Postgresql COPY and CSV data w/ double quotes


Example CSV line:

"2012","Test User","ABC","First","71.0","","","0","0","3","3","0","0","","0","","","","","0.1","","4.0","0.1","4.2","80.8","847"

All values after "First" are numeric columns. Lots of NULL values just quoted as such, right.

Attempt at COPY:

copy mytable from 'myfile.csv' with csv header quote '"';

NOPE: ERROR: invalid input syntax for type numeric: ""

Well, yeah. It's a null value. Attempt 2 at COPY:

copy mytable from 'myfile.csv' with csv header quote '"' null '""';

NOPE: ERROR: CSV quote character must not appear in the NULL specification

What's a fella to do? Strip out all double quotes from the file before running COPY? Can do that, but I figured there's a proper solution to what must be an incredibly common problem.

Best Solution

While some database products treat an empty string as a NULL value, the standard says that they are distinct, and PostgreSQL treats them as distinct.
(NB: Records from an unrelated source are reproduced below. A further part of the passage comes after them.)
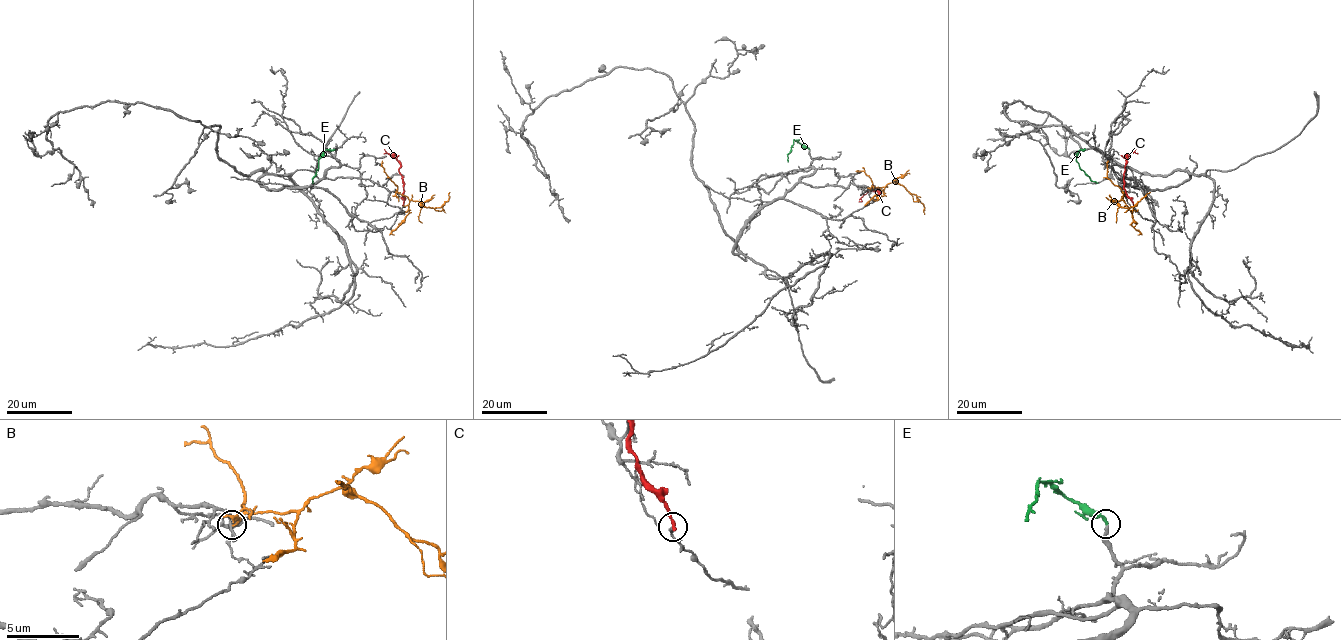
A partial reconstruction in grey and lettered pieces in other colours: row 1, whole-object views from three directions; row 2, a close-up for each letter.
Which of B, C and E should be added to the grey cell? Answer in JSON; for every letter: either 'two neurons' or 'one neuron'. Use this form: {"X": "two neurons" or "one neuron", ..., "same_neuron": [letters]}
{"B": "two neurons", "C": "two neurons", "E": "one neuron", "same_neuron": ["E"]}

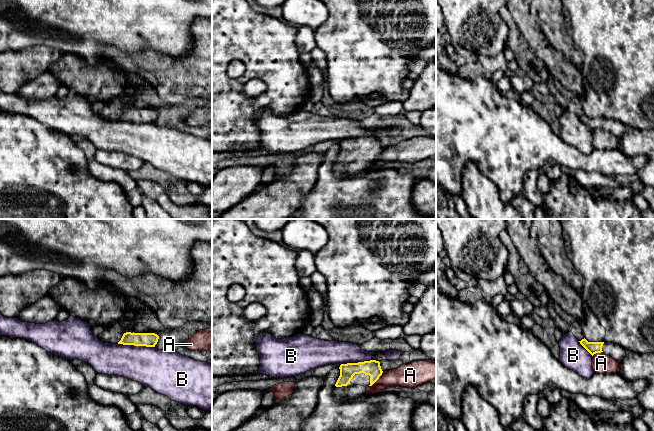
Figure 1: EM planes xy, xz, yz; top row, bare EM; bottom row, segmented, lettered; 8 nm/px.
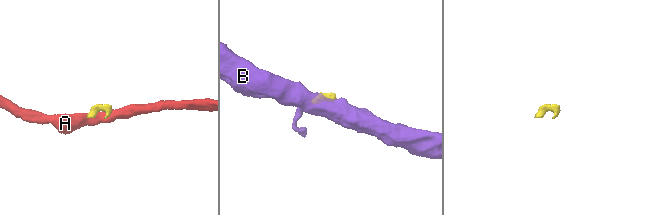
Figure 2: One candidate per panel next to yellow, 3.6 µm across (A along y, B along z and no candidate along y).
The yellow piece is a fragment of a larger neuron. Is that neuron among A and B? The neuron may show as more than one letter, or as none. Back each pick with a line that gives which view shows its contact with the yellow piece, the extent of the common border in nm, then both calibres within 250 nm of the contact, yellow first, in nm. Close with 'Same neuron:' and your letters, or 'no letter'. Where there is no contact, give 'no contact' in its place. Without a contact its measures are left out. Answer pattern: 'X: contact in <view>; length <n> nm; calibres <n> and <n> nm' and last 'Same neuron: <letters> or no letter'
Same neuron: no letter

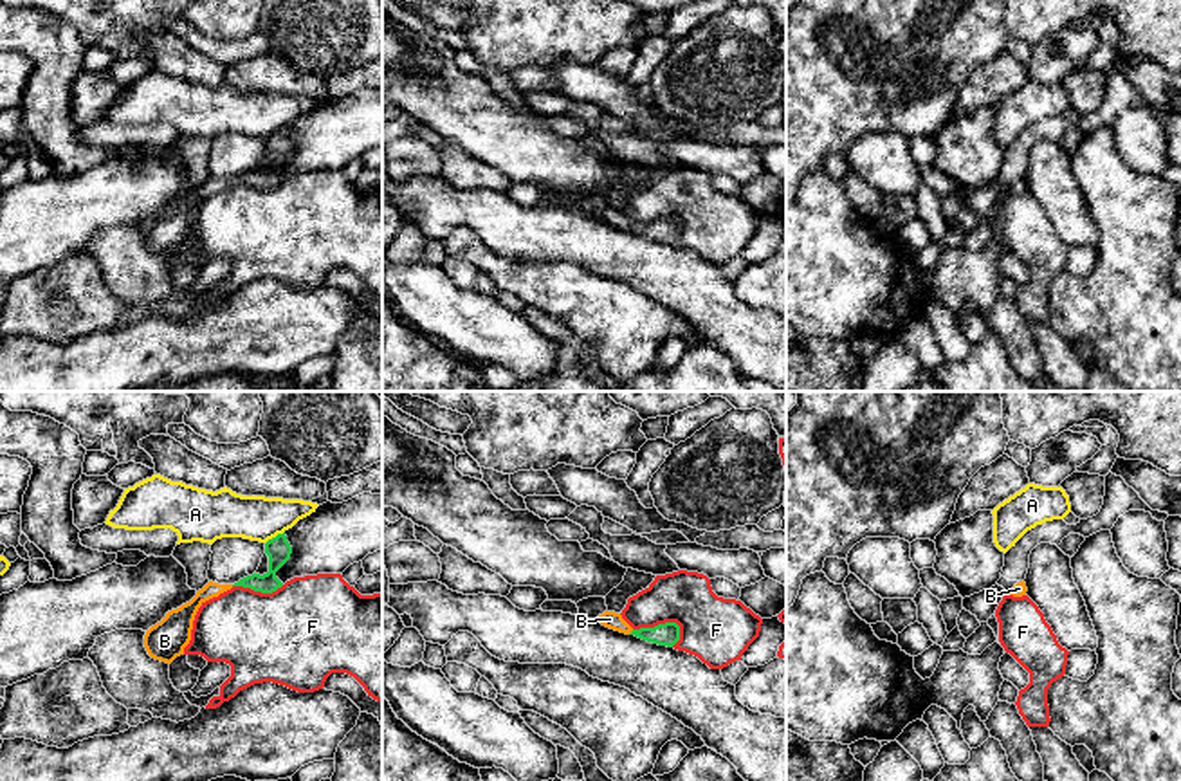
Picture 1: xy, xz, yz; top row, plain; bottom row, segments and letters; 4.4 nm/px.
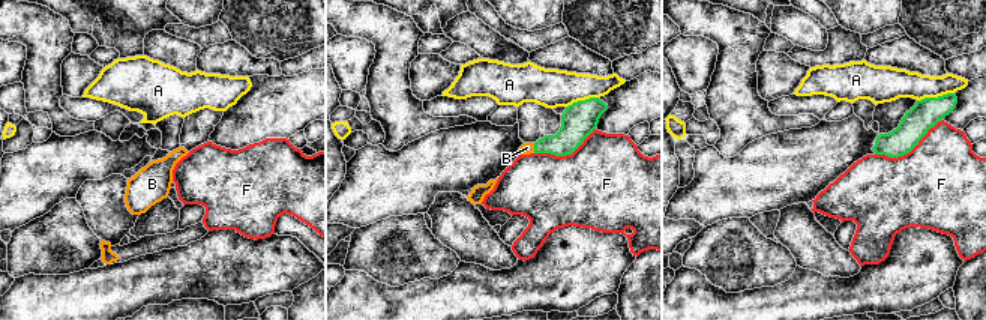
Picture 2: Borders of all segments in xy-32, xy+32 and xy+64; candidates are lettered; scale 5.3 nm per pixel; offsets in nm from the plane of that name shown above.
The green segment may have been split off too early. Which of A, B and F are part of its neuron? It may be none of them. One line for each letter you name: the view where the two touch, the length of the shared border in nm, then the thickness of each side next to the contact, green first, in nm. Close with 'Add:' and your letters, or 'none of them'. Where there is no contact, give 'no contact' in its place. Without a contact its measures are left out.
B: meets green in xz; contact 40 nm long; 100 nm thick on the green side, 80 nm on the other
Add: B

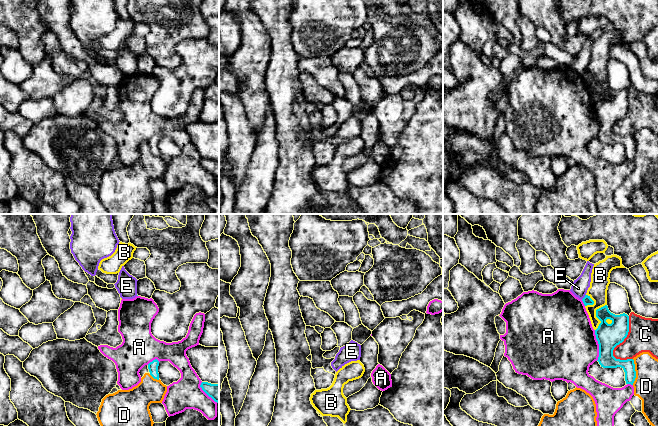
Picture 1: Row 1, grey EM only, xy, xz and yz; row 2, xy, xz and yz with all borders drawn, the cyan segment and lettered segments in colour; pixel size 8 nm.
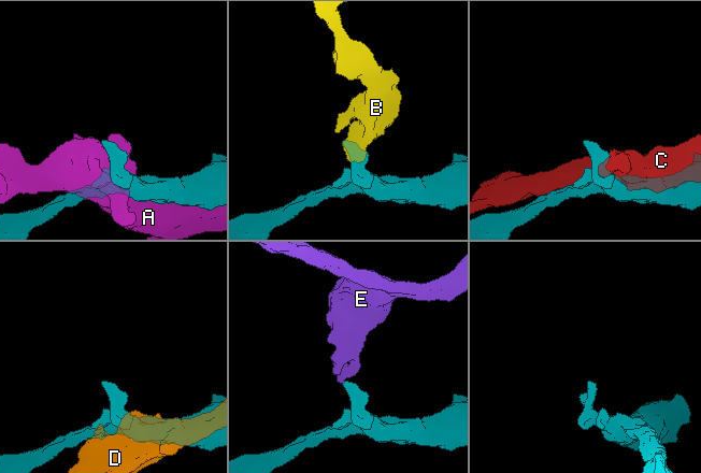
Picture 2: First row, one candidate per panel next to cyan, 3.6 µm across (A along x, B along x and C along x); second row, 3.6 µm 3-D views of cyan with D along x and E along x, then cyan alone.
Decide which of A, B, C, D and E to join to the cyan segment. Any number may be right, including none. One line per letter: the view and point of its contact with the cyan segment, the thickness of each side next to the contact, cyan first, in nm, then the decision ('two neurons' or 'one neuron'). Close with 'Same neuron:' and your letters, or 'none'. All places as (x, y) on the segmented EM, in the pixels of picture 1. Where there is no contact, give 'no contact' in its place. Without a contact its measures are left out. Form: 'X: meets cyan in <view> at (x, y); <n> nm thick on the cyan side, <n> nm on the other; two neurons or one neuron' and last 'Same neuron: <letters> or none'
A: meets cyan in yz at (599, 345); 190 nm thick on the cyan side, 460 nm on the other; two neurons
B: meets cyan in yz at (596, 315); 190 nm thick on the cyan side, 150 nm on the other; two neurons
C: meets cyan in yz at (625, 337); 190 nm thick on the cyan side, 240 nm on the other; two neurons
D: meets cyan in yz at (635, 372); 120 nm thick on the cyan side, 190 nm on the other; two neurons
E: meets cyan in yz at (584, 297); 70 nm thick on the cyan side, 130 nm on the other; two neurons
Same neuron: none

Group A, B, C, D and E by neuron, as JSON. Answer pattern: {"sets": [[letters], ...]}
{"sets": [["A"], ["B"], ["C"], ["D"], ["E"]]}

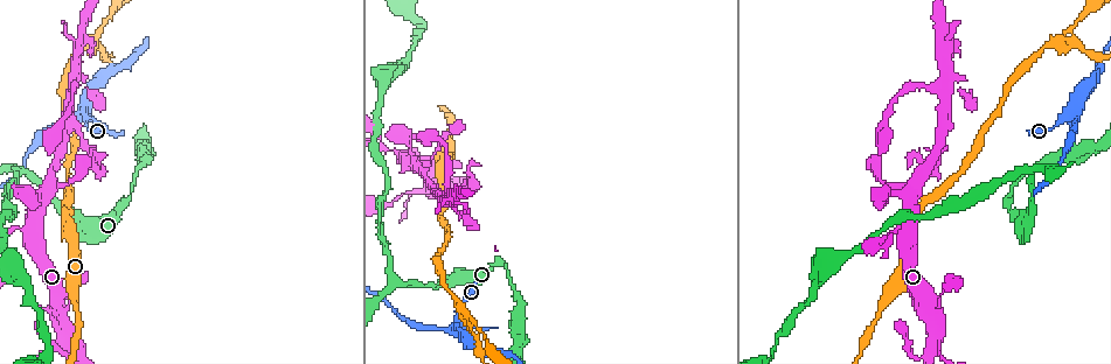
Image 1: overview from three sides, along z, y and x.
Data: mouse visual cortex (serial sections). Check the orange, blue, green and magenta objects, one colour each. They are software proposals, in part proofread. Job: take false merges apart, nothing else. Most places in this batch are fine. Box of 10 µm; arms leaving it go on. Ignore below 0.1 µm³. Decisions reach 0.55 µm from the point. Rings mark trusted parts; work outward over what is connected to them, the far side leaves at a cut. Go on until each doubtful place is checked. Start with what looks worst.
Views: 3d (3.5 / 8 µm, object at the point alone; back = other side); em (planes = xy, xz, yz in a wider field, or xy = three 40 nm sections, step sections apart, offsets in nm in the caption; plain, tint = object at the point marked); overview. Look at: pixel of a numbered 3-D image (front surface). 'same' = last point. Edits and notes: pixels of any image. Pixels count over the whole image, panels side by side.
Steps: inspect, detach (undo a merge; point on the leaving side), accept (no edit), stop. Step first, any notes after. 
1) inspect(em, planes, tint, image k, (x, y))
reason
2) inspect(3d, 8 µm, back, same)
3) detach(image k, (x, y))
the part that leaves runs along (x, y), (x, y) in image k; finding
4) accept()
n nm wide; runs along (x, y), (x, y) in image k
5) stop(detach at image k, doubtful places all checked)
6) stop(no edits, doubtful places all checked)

inspect(3d, 3.5 µm, image 1, (399, 280))
abrupt turn

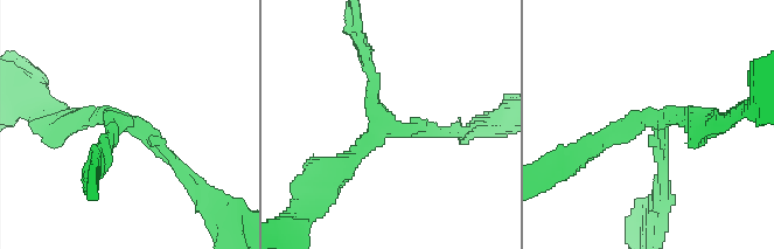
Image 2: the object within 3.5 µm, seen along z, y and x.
inspect(em, xy, step 5, tint, image 2, (657, 123))
need the tissue

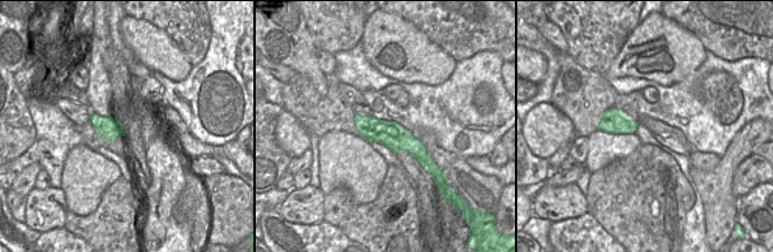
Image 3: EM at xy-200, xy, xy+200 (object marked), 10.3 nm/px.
inspect(em, xy, step 1, tint, same)

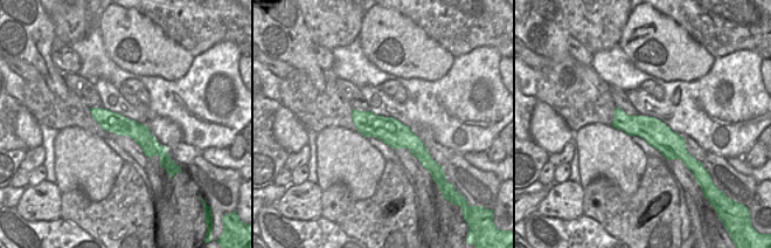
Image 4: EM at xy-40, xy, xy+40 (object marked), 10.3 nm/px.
accept()
arms of 150, 200, 200 nm; one cell here

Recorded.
inspect(3d, 3.5 µm, image 1, (86, 114))
abrupt turn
It would be best if you could generate your CSV file with an unambiguous representation. While you could use sed or something to filter the file to good format, the other option would be to COPY the data in to a table where a text column could accept the empty strings, and then populate the target table. The NULLIF function may help with that: -- it will return NULL if both arguments match and the first value if they don't. So, something like NULLIF(txtcol, '')::numeric might work for you.